In the Cultural AI lab and in collaboration with the National Museum of World Cultures (NMvW), we have been developing SABIO (the SociAl BIas Observatory): a tool and visual interface for exploratory analysis of bias and patterns of bias in museum collections and heritage archives. SABIO emphasises that researching bias is a social act and therefore, instead of automatically detecting [and judging] potential instances of bias, it is designed to provide access to paths through cultural datasets that lead users to discover bias in ways they might not [be able to] anticipate. To this end, SABIO consists of an extensible suite of parameterised algorithms that measure variables likely to correlate with bias and (re-)orginasises the given collection according to these measurements and provides details about the origin individual values.

Description

So far, SABIO has been developed and tested exclusively on the NMvW's collection, a monolingual Dutch archive of around 800k objects with descriptions, titles and other meta-properties. At the same time, all of the design choices for SABIO have been made with the aim of maximal language independence and we would like to put this to the test. We therefore invite participants to experiment with and extend SABIO, or at least the algorithms it uses, in cross- and multilingual contexts. Potential tasks include but are by no means limited to:

  1. Findinging and analysing an originally multilingual collection in SABIO and identifying patterns of bias across the languages present and how they translate.
  2. Similarly, machine translating a monolingual translation and analysing with the of SABIO how biases are transmitted and whether they survive automatic translation.
  3. Conceptual research on how paths in search of bias might be different across the languages present in a collection, and implementations based upon conclusions.
  4. Designing extensions to SABIO itself or to its algorithms that are tailored to comparison and highlighting of bias across languages.

Considerations

  • Machine learning algorithms and their underlying datasets, such as the ones used by SABIO, require considerable computational resources and time; especially experimentation with such algorithms on large collections can be hindered by lack of resources
  • As of now, SABIO's data format is rather specific to the NMvW collection and thus requires specific properties to be present.
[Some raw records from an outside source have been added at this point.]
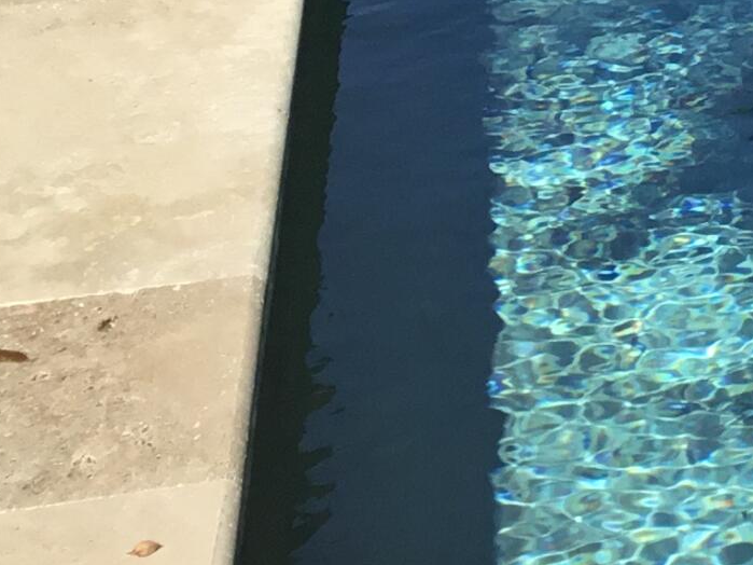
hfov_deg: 13.5
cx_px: 1307
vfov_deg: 11.0
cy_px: -84
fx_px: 2893
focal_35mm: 133
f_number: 2.4
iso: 25
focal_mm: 3.3
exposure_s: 1/1018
We are working in the meantime on more general data specifications in order to fit other collections but this will likely restrict the choice of collection for the hackathon.
  • Collections are often subject to copyright restrictions or not prepared for digital processing which might make it difficult and time-consuming to gain access.
  • SABIO itself is a server-based application; even though it is entirely open-source, actually extending it or creating parallel versions requires server-side programming and resources for hosting.

Resources

We provide SABIO's search and visual interface to the NMvW collection (the collection is freely accessible via the NMvW's own interface, see the link above). We will also facilitate inputting collections selected by participants into SABIO for analysis, since SABIO resides is hosted from our own server. Additionally, we provide SABIO's backend, written in Python on our GitHub repository. This includes data preprocessing scripts for a collection (given in a specific format), a search interface and the scoring algorithms to reorganise a dataset in terms of bias.

Skills

Participants should have experience with either:

  • Basic statistics and machine learning, specifically with natural language applications & (Python) programming; e.g. constructing word embeddings or defining and computing semantic association scores.
  • Dealing with databases and digital archives, their intricacies and (pre-)processing them for machine learning; e.g. building a database cleaning pipeline and basic natural language preprocessing on large sets of text.
  • Performing research (historical, sociological and similar) on heritage collections, archives and the like, in particular with the use of search interfaces and visualisation tools.
  • Research into bias of diverse kinds, especially in contexts of cultural hertiage, and defining and analysing it in given aspects of society.

Optimally, the team would be made up of a mix of expertises in researching bias in cultural collections on the one hand and language processing on the other.